Lefkoşa Belediye başkanlığı ikinci dönemine Mehmet Harmancı, alternatif partilerden aday çıkmaması ile seçildi. Buradaki en önemli aktör inkâr edilemeyecek şekilde Tufan Erhürman ve CTP’dir. Aynı ideolojik tabana hizmet eden CTP’nin “solu bölmemek ve işleyen bir makineye” dokunmamak söylemi ile yaptığı jest, Harmancı’ya ikinci kez Lefkoşa Belediye’sinin kapılarını açtı. CTP içinde, Harmancı’ya yetkinlik konusunda da, genç ve dinamik olmak konusunda da alternatif olabilecek adaylar olmasına rağmen, Erhürman o dönemde partisinin içinden muhalefeti de göze alarak “solda” birlik adına bir dayanışma gösterdi. Benzer şekilde Erhürman ve CTP, cumhurbaşkanlığı seçimlerinde Akınc’yı ı ikinci turda desteklemişti.

Şimdi “sol” kendi içinde yeniden birlik olmak durumundadır. Akıncı ne yapamayacağını gösterdi, artık solda transfer zamanıdır. Burada değerlendirmeye alınması gereken iki unsur var. Birisi Harmancı’nın genç bir politikacı olarak çizgisi, ikincisi CTP’nin iki sefer TDP’ye en kritik anlarda göstermiş olduğu destekten sonra Harmancı’yı nasıl değerlendirdiği sorusudur.

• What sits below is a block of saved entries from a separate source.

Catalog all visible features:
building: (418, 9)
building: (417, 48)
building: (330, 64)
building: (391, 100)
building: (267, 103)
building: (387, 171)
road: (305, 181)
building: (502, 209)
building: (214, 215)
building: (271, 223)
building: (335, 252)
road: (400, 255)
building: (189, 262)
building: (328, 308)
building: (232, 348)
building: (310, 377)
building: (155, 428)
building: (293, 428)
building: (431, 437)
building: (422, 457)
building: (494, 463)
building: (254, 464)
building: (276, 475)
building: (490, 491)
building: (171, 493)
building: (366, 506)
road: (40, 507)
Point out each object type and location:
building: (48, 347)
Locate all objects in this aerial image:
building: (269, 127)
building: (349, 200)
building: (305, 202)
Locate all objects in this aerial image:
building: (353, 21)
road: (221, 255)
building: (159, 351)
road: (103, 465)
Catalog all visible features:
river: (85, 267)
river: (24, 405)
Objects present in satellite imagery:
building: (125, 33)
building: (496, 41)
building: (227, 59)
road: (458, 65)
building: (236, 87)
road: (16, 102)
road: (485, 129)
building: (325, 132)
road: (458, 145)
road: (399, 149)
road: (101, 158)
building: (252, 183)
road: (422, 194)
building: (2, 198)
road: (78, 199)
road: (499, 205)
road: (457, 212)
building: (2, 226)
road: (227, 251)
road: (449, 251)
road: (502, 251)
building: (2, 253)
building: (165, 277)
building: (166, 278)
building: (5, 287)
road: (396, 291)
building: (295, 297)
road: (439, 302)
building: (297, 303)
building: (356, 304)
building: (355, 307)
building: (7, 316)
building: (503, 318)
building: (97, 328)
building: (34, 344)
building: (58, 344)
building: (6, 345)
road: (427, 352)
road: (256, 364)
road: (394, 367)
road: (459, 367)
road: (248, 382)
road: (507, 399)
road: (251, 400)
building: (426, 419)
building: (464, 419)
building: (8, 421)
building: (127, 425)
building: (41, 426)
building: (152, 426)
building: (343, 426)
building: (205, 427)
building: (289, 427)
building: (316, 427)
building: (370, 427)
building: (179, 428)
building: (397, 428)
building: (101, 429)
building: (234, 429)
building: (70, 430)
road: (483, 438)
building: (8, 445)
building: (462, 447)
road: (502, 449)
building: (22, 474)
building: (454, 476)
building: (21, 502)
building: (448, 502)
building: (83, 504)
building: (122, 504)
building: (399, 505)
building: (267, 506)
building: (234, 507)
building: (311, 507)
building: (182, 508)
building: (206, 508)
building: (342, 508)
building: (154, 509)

Harmancı’nın ilk döneminde aday çıkması noktasından başlayalım. TDP’nin her zamanki türbülanslı süreçleri içerisinde belediye başkanlığı seçimlerinde parti adaysız kaldığı için Harmancı seçime çıktı. Akıncı’nın o dönemde desteklediği, TDP’den başkan görmeyi tercih ettiği aday Harmancı değildi. Hatta, Harmancı propagandası içindekiler, kapı arkalarında Akıncı’nın nasıl seçim sürecinde Harmancı’dan uzak durduğunu, desek belirtmediğini, ancak propaganda sürecinin sonuna doğru yükselişe geçmesi ile çark ederek Harmancı’ya yanaştığını fısıldıyorlardı gözlerini devirerek. Zaten kamuoyu önünde Akıncı’ya ‘Harmancı’nın kazanması sayesinde unutulmuş bir politikacı olarak ivme kazandığınız söyleniyor” minvalinde sorulan sorulara da Akıncı o dönemde tepki koymuş, Harmancı kazanamasa da kendisinin kazanacağını ifade etmişti. Böyle olmasına rağmen Harmancı her daim Akıncı’ya bir “idol” hatta bir “mabet” muamelesi yapmaktadır. Sosyal medyadan romantize edilen “ışık saçan lider” fotoğrafları eşliğinde “kişiliğini ve varlığının vurgusunu” Akıncı’da gördüğünü haykırmaktadır. Demokratik kültürlerde halktan onay alan bir seçilmişin bu denli kendi benliğini başka birinin gölgesinde değerlendirme ihtiyacı, bunun tehlikeleriyle ilgili elbette ki okur kafa yormalıdır. Genç, dinamik, yeni bir ses ve nefesle solun doğal adayı olarak ortaya çıkan Erhürman, o dönemde kendi partisi içinde şimşekleri üzerine çekmeyi göze aldı. İlk adımda ortada olan gerçek, Harmancı’nın Erhürman gibi liderlik vasıfları göstererek, atılgan ve cesur bir vizyonla hareket etmeyi göze alamadığı, “baba lider” sultasından kurutularak bir siyasi gelecek planlayamadığıdır.

CTP tabanına verilen mesaj ise çok nettir: CTP-TDP ilişkilerinde TDP sadece almaya bakar. Sol adına ortaklaşma ve vizyon kurma, sadece TDP kadrolarına yararsa talep edilen bir şeydir. Bu durumda, kapalı kapılar ardında ikinci tura Erhürman’ın kalması halinde destek vereceği sözü veriliyorsa bile, aslında CTP, belediye seçimlerinde aday çıkarmayarak gösterdiği özveriyi Harmancı’da bulamamaktadır. Tam tersine solun saflaşma kültürüne bir çivi daha çakmaktadır Harmancı. Erhürman adaylığını açıkladıktan çok kısa bir süre sonra yine sosyal medyadan Akıncı’ya hitapla “kasırgalar ve fırtınaları aştıkları” mesajını verdi. Karşısına aday çıkarmayarak belediyeyi açan politikacıyı aşılacak bir tufan olarak ifadelendirmesini CTP nasıl görür? Bir sonraki seçimde Harmancı’yı nasıl değerlendirir? Onu da artık rasyonel tercihleri ile CTP tabanı cevaplayacaktır.